Skip to main content

ETL in Databricks SQL

When dealing with large amounts of data, you need a pipeline that can process only the new and changed records instead of reprocessing the entire dataset. This is called incremental ETL. In Databricks SQL, you can build incremental ETL pipelines using streaming tables and materialized views, without writing procedural code or scheduling manual refreshes.

This tutorial walks you through a common pattern: tracking product changes over time. You create a source table, capture change events, build a dimension table that preserves the full history of each product, and add an aggregate reporting layer on top.

The key feature in this tutorial is AUTO CDC. In a traditional warehouse, you would write complex MERGE INTO statements to reconcile insert, update, and delete events into a target table. This approach is error-prone, especially when events arrive out of order. AUTO CDC handles this for you. You declare the business key, the sequencing column, and whether you want SCD Type 1 (latest value only) or SCD Type 2 (full history), and Databricks applies the correct merge logic automatically. For an overview of CDC, see The AUTO CDC APIs: Simplify change data capture with pipelines.

By the end of this tutorial, you will have:

  1. Created a source table that tracks changes with Change Data Feed.
  2. Inspected the raw change data to understand the CDC event stream.
  3. Used AUTO CDC to build an SCD Type 2 dimension table from those events.
  4. Processed delete events incrementally through the pipeline.
  5. Created a materialized view that incrementally maintains an aggregate report.
  6. Configured SCHEDULE REFRESH EVERY 1 DAY so changes propagate automatically through the pipeline.

Requirements

To complete this tutorial, you must meet the following requirements:

Step 1: Set up your catalog and schema

Open the Databricks SQL editor and set your working catalog and schema. You must have permission to USE the catalog and schema you select:

SQL
USE CATALOG <your-catalog>;
USE SCHEMA <your-schema>;

Step 2: Create a source table and load data

Create a products table with Use Delta Lake change data feed on Databricks (CDF) enabled. CDF is a Delta Lake feature that records every insert, update, and delete as a queryable change log. This is similar to a CDC stream from a transactional source system, except the changes are captured directly within the Delta table rather than from an external log. You use CDF here to generate the change events that the downstream pipeline will consume.

__Record excerpts__

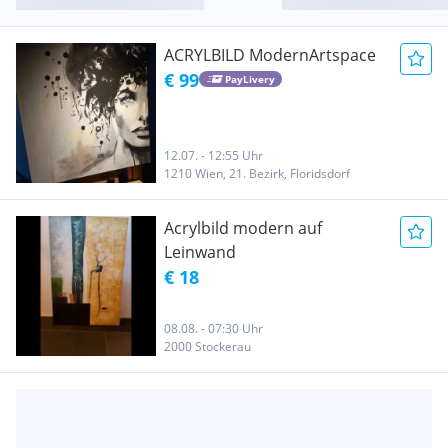
ACRYLBILD ModernArtspace
€ 99
PayLivery
12.07. - 12:55 Uhr
1210 Wien, 21. Bezirk, Floridsdorf
Acrylbild modern auf
Leinwand
€ 18
08.08. - 07:30 Uhr
2000 Stockerau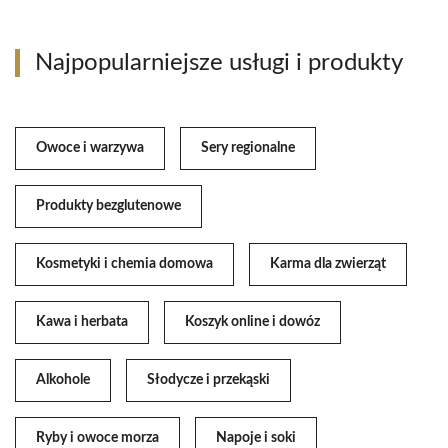
Najpopularniejsze usługi i produkty
Owoce i warzywa
Sery regionalne
Produkty bezglutenowe
Kosmetyki i chemia domowa
Karma dla zwierząt
Kawa i herbata
Koszyk online i dowóz
Alkohole
Słodycze i przekąski
Ryby i owoce morza
Napoje i soki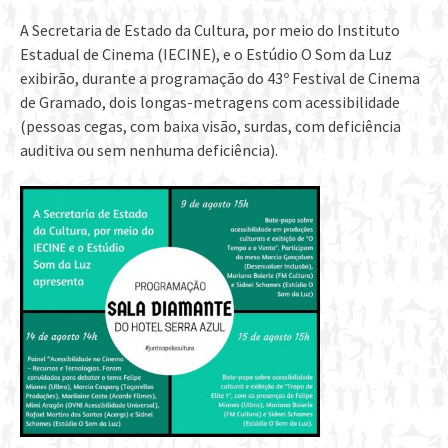
A Secretaria de Estado da Cultura, por meio do Instituto
Estadual de Cinema (IECINE), e o Estúdio O Som da Luz
exibirão, durante a programação do 43º Festival de Cinema
de Gramado, dois longas-metragens com acessibilidade
(pessoas cegas, com baixa visão, surdas, com deficiência
auditiva ou sem nenhuma deficiência).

__Problems to work on__
A - Print the part of the Databricks ETL tutorial starting at "1. Created a" and ending at "automatically through the pipeline.".
B - In the Databricks ETL tutorial, what does SCD Type 1 keep?
C - Write the next part of the Databricks ETL tutorial, continuing after its last sentence.
The rows are separate material from the Databricks ETL tutorial.

__Exercise responses__
A -
1. Created a source table that tracks changes with Change Data Feed.
  2. Inspected the raw change data to understand the CDC event stream.
  3. Used AUTO CDC to build an SCD Type 2 dimension table from those events.
  4. Processed delete events incrementally through the pipeline.
  5. Created a materialized view that incrementally maintains an aggregate report.
  6. Configured SCHEDULE REFRESH EVERY 1 DAY so changes propagate automatically through the pipeline.

B - The latest value only.

C -
  1. Create the table and load initial records:

    SQL
    CREATE OR REPLACE TABLE products (
    product_id INT,
    product_name STRING,
    category STRING,
    warehouse STRING
    )
    TBLPROPERTIES (delta.enableChangeDataFeed = true);

    INSERT INTO products VALUES
    (1, 'Spoon', 'Cutlery', 'Seattle'),
    (2, 'Fork', 'Cutlery', 'Portland'),
    (3, 'Knife', 'Cutlery', 'Denver'),
    (4, 'Chair', 'Furniture', 'Austin'),
    (5, 'Table', 'Furniture', 'Chicago'),
    (6, 'Lamp', 'Lighting', 'Boston'),
    (7, 'Mug', 'Kitchenware', 'Seattle'),
    (8, 'Plate', 'Kitchenware', 'Atlanta'),
    (9, 'Bowl', 'Kitchenware', 'Dallas'),
    (10, 'Glass', 'Kitchenware', 'Phoenix');
  2. Simulate upstream changes, including new products, a warehouse move, and a category reassignment:

    SQL
    INSERT INTO products VALUES
    (11, 'Napkin', 'Dining', 'San Francisco'),
    (12, 'Coaster', 'Dining', 'New York');

    UPDATE products SET warehouse = 'Los Angeles' WHERE product_id = 1;
    UPDATE products SET category = 'Dining' WHERE product_id = 2;

Step 3: Query the change data feed

Before building the downstream pipeline, it helps to look at the raw change events so you can understand what AUTO CDC will process. The table_changes() function reads the CDF log and returns every captured operation along with metadata columns:

SQL
SELECT
product_id, product_name, warehouse,
_change_type, _commit_version
FROM table_changes('products', 1)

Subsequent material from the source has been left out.